Rusia tiene su oportuno demonio en Mariupol, ciudad de medio millón de habitantes fundada en el siglo XVI sobre un asentamiento cosaco, y a la que huyeron griegos y tártaros cuando Catalina la Grande conquistó Crimea (1774).

Es el batallón Azov, grupo paramilitar creado por los ultraderechistas de Svoboda y que ha venido luchando en primera línea en la guerra del Donbass.

No hay que olvidar que Mariupol, en la costa del Mar de Azov, forma parte del oblast de Donetsk, que, junto con Lugansk, conforman la región del Donbass, extremo oriental de lo que los nostálgicos del imperio ruso, entre los que se incluye el propio Putin, reivindican como Novorrosia, y que se extiende hasta un tercio de la actual Ucrania.

Y que, en 2001, el 89% de la población de Mariupol consideraba que el ruso es su lengua materna. Conviene matizar, eso sí, que el hecho de que la ciudad sea rusófona no implica miméticamente que toda ella sea ucraniófoba.

La adscripción política y la lingüística no son automáticas y la cuestión ucraniana es mucho más compleja,  con una población crecientemente bilingüe, sobre todo por el impulso del ucraniano y su cultura tras la independencia de 1991, una política necesaria tras años y años de ostracismo de Moscú, pero pervertida tras el EuroMaidan por medidas discriminatorias de los ruso-hablantes.

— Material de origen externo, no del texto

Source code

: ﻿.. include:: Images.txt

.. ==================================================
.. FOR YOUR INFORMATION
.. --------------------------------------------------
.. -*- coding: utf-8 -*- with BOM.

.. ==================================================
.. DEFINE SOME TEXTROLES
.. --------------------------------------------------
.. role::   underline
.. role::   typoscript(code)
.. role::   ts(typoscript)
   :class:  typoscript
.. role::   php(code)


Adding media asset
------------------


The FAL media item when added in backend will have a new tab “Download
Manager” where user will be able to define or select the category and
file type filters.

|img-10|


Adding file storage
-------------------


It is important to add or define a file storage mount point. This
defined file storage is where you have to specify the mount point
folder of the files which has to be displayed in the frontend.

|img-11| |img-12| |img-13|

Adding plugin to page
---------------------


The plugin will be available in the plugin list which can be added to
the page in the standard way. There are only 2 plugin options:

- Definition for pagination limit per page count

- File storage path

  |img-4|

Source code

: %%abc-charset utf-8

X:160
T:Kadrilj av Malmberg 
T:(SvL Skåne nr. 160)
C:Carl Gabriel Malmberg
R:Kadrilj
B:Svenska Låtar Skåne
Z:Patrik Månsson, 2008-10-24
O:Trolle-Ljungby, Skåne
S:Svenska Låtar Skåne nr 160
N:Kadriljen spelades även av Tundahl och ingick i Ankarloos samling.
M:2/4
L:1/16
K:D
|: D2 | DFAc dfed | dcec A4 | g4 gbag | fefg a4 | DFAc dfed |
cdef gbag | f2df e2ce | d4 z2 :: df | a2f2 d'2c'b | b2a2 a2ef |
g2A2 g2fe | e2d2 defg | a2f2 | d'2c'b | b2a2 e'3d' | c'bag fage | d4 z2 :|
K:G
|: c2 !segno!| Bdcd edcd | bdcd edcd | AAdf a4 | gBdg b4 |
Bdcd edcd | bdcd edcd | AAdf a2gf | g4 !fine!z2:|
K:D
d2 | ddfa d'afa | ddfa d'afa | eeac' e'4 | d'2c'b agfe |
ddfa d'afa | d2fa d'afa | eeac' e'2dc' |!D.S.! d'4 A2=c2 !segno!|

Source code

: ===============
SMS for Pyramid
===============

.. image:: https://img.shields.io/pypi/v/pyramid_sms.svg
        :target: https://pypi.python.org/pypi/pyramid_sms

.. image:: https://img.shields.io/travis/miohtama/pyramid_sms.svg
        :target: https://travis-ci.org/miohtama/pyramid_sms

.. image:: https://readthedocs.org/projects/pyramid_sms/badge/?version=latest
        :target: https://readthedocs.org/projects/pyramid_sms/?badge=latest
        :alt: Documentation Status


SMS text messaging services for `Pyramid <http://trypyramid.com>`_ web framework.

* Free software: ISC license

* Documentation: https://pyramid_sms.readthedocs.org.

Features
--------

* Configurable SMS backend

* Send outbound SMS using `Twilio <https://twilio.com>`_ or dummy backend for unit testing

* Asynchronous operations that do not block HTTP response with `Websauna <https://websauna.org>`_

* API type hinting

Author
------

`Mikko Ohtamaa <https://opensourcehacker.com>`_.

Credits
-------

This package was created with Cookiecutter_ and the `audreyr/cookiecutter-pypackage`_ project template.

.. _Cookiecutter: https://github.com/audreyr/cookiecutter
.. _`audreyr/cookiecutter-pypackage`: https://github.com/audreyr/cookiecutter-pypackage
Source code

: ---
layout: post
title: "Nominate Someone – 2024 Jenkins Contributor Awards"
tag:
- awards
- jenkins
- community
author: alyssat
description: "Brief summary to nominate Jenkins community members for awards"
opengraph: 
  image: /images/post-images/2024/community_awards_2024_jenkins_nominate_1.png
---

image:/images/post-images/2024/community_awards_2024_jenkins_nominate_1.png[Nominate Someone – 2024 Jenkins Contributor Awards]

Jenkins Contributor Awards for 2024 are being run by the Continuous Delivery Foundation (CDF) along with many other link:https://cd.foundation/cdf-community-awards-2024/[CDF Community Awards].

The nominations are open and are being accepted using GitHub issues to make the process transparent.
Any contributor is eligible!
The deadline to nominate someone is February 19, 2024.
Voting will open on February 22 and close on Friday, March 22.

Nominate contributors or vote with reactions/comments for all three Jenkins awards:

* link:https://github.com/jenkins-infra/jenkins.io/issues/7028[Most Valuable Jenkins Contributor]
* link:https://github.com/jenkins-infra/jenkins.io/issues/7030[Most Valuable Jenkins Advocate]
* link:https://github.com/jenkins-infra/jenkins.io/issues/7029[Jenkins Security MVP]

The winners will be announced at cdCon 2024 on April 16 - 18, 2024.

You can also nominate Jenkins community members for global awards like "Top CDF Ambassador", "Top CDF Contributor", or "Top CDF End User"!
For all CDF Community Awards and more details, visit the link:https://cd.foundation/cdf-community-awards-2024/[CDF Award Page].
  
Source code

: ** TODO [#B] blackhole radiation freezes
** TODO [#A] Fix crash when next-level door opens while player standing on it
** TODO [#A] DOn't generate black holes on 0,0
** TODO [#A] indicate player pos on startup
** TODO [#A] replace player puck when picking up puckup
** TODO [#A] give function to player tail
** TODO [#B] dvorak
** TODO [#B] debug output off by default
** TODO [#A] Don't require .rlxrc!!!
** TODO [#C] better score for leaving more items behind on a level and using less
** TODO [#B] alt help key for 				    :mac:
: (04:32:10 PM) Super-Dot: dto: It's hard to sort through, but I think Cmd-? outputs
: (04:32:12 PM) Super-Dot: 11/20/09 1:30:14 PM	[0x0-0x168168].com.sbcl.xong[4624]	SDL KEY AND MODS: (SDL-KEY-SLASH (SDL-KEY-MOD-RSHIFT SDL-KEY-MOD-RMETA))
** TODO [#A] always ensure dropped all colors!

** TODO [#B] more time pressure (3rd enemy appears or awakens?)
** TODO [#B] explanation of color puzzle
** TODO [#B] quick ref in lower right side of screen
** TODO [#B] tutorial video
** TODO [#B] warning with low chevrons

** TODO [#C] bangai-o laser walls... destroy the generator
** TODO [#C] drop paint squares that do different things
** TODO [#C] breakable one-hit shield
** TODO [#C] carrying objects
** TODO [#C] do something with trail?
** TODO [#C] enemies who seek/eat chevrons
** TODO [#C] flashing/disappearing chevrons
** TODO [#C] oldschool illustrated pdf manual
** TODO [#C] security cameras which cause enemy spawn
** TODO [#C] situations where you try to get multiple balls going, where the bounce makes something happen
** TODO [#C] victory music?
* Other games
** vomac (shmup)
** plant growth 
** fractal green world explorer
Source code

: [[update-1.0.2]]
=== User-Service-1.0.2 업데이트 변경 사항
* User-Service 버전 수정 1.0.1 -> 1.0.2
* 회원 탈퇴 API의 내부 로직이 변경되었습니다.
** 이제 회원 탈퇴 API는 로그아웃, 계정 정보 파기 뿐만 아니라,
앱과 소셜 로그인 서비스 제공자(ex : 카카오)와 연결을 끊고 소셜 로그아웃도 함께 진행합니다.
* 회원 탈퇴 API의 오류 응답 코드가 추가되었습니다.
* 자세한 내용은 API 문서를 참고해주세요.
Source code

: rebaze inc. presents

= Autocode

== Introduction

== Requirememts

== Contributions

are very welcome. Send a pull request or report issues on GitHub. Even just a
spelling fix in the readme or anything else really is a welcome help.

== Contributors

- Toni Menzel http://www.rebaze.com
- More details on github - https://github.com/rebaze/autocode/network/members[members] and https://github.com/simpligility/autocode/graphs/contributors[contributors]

Unas leyes impulsadas precisamente por esa extrema derecha ucraniana, minoritaria pero capaz de condicionar la agenda política, y militar, de Kiev. Y que resiste, junto con el Ejército ucraniano, en Mariupol.

Ojalá hubiera un corredor político que sacara a esos batallones ultras de Mariupol y del conjunto de Ucrania.

Pero lo que no es de recibo es que el Ejército ruso haga con la ciudad y con su población civil lo mismo que ellos harían con las ciudades rusas o lo que intentaron, y en ocasiones lograron, con la población prorrusa del Donbass.

Ningún demonio da derecho a nadie, escudándose en su presencia, a convertir una ciudad en un infierno. Se llame Alepo, Grozny o Mariupol.